Nessa caminhada pela vocação, Sílvia está prestes a voltar aonde começou; e, parte, graças a crianças de rua


Sílvia Guimarães cursava desenho industrial na Faap. Não demoraria a desconfiar de que a sua vocação não passava por aquelas pranchetas. Em 1995, mudou-se para Nova York e estudou fotografia. Mais uma frustração. De volta ao Brasil, desorientada, não sabia qual caminho seguir. Na busca angustiada de uma vocação, lembrou-se do prazer que tivera ensinando a nadar. Ela disputava torneios e acabou dando aulas. Imaginou que, talvez, estivesse nas piscinas uma pista profissional.

"Quis ser professora." Fez pedagogia no Mackenzie e, formada, trabalhou durante cinco anos numa pré-escola. Mais uma insatisfação. "Não gosto de ficar fechada nos espaços", conta, justificando por que não queria ficar trancada num estúdio de desenho industrial nem num laboratório fotográfico.

Optou pela aventura -literalmente. Como sempre gostou de exercícios físicos, especialmente natação, resolveu se especializar em esportes de aventura, percorrendo percursos de até mil quilômetros a pé, de canoa ou de bicicleta. Nessa caminhada pela vocação, Sílvia está prestes a voltar aonde começou. E, parte, graças a crianças também acostumadas a fazerem caminhadas -crianças de rua.

Além de percorrer trilhas pelas mais diversas paisagens brasileiras, Sílvia meteu-se em picadas por países como o Vietnã, Quirquistão, Croácia, Ilhas Fiji, Nova Zelândia, sem contar as cidades da Europa e dos Estados Unidos. Começou como aluna, depois competidora e tornou-se instrutora. "Meu prazer é trabalhar numa sala de aula a céu aberto." Nos longos trajetos, ela observava como as pessoas, submetidas à extrema pressão, conseguiam se superar e aprendiam a atuar em conjunto. "Eles precisavam trabalhar em equipe, fazer planejamentos detalhados, valorizar o que os outros têm de melhor e saber lidar com o pior.

Era uma espécie de viagem forçada de autoconhecimento." Mas ficou especialmente impressionada quando teve de orientar, no seu grupo, jovens em situação de risco, muitos deles que perambularam durante muito pelas ruas -uma entidade internacional bancava os custos das viagens. "Eles desenvolviam o gosto pela autonomia."
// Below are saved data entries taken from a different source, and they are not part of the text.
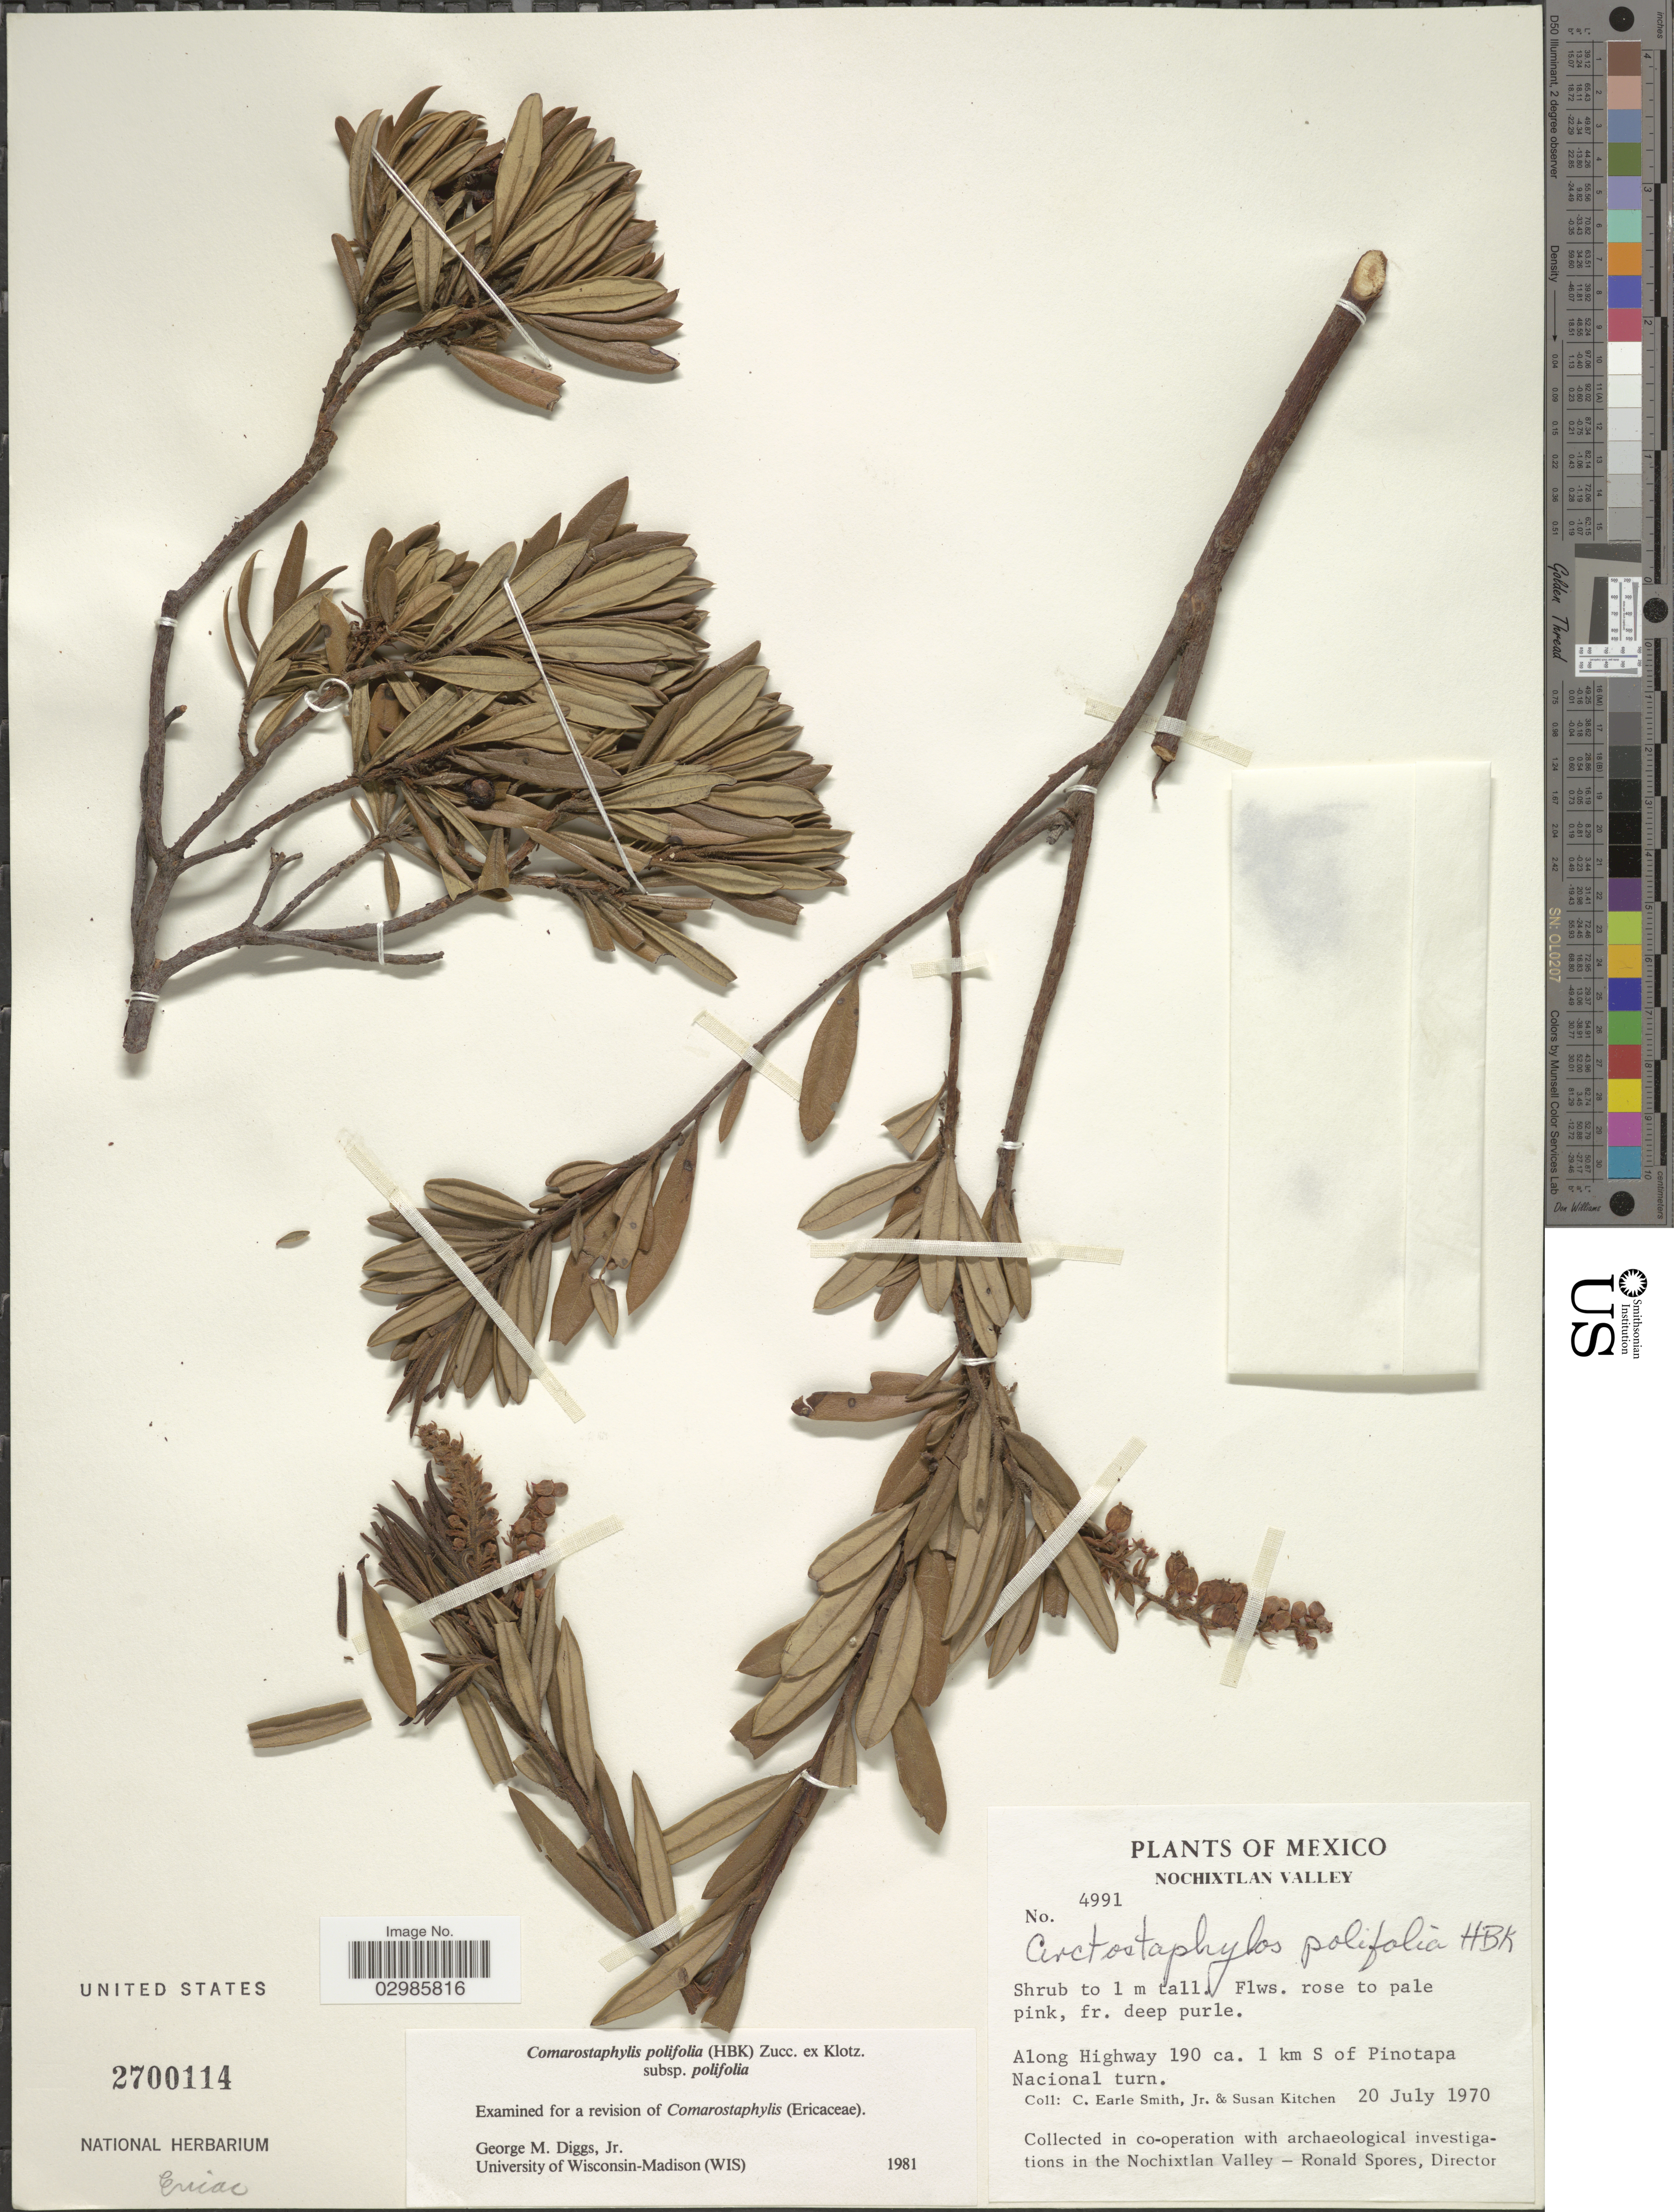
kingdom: Plantae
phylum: Tracheophyta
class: Magnoliopsida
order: Ericales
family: Ericaceae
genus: Comarostaphylis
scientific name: Comarostaphylis polifolia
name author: (Kunth) Zucc. ex Klotzsch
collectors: C. E. Smith Jr. & S. Kitchen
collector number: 4991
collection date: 1970-07-20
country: Mexico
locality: Nochixtlan Valley. Along Highway 190 ca. 1 km S of Pinotapa Nacional turn.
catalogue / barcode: US 2700114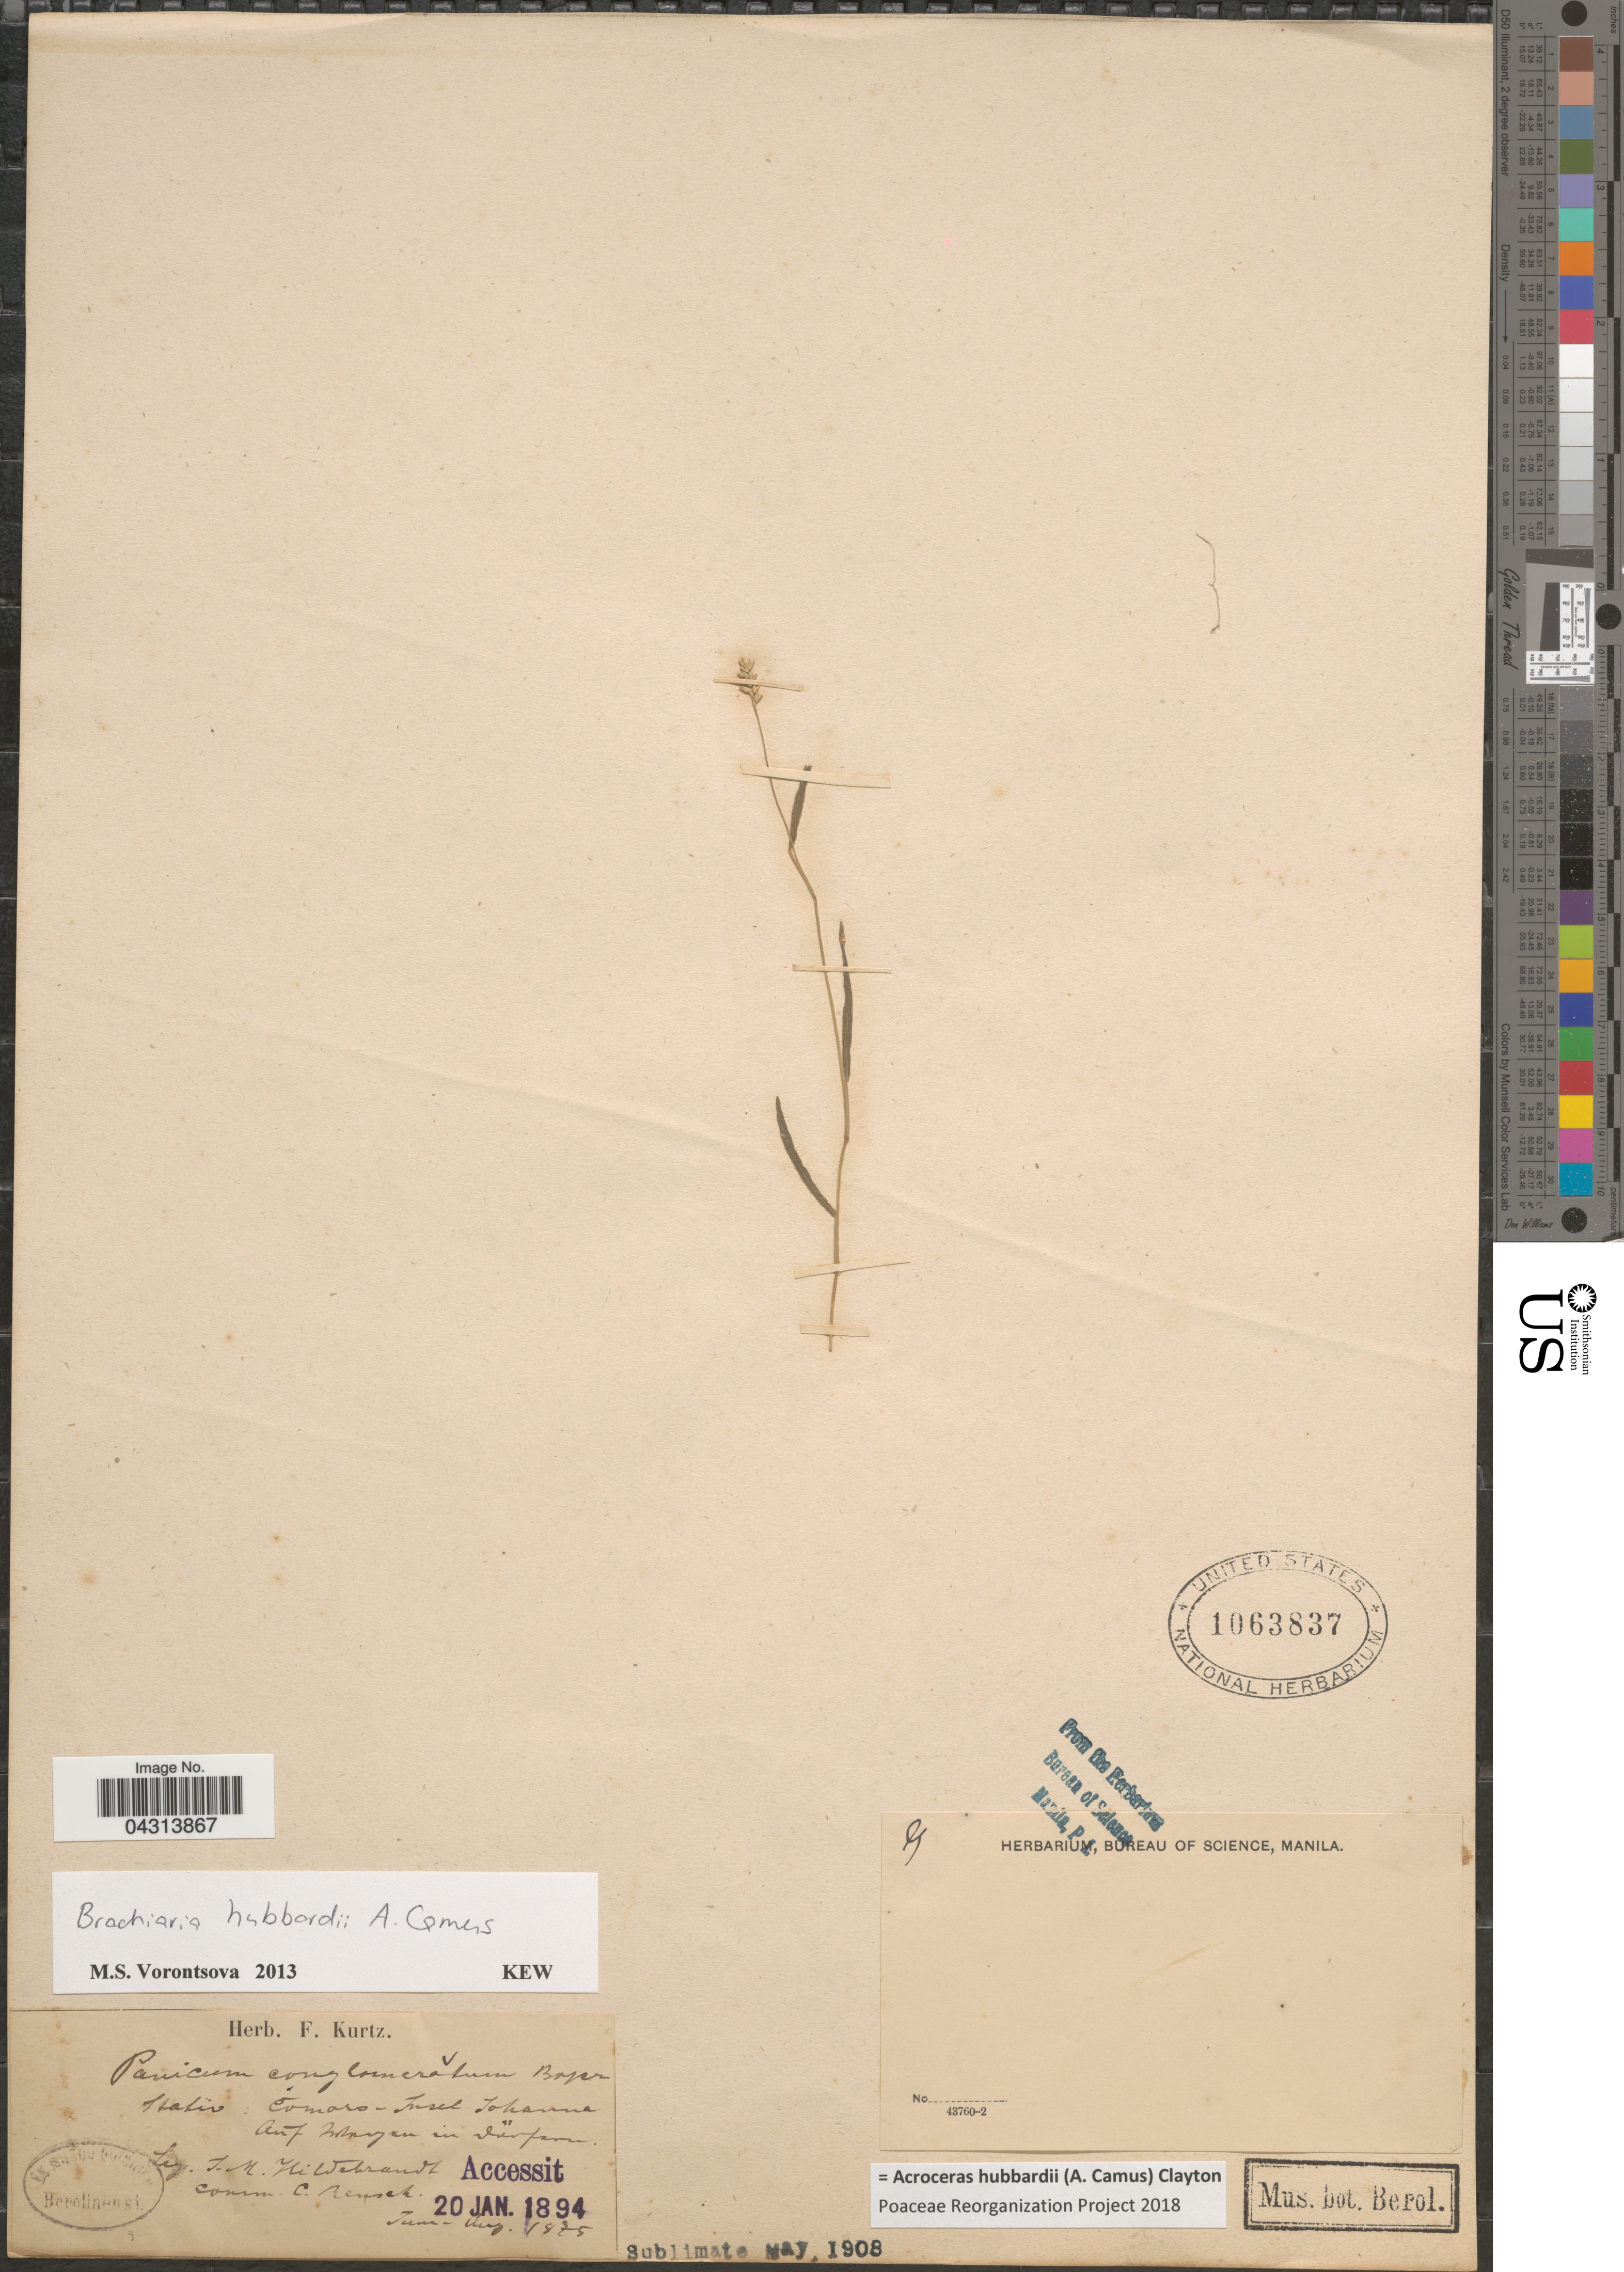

Os jovens mudavam a postura do corpo, ficavam menos desinibidos, abriam-se nas conversas, encantavam-se cada vez mais com as paisagens. "Muitos descobriram, pela primeira vez, o que significa contemplar, em silêncio, o pôr-do-sol." Aos poucos, ela foi se dando conta de que o que aprendera nas fechadas salas da faculdade de pedagogia ajudava a entender a transformação naqueles desafiantes trajetos.

Ela resolveu, então, partir para mais uma aventura, desta vez acadêmica. Vai voltar para a faculdade e cursar mestrado em torno da pedagogia da aventura, mostrando como se consegue provocar o prazer do aprendizado por meio dos desafios da natureza. Agora, aos 31 anos de idade, já não sente mais vontade de procurar nova profissão. "Demorou, mas, enfim, encontrei meu caminho." O de professora de aventura.

Coluna originalmente publicada na Folha de S.Paulo, editoria Cotidiano.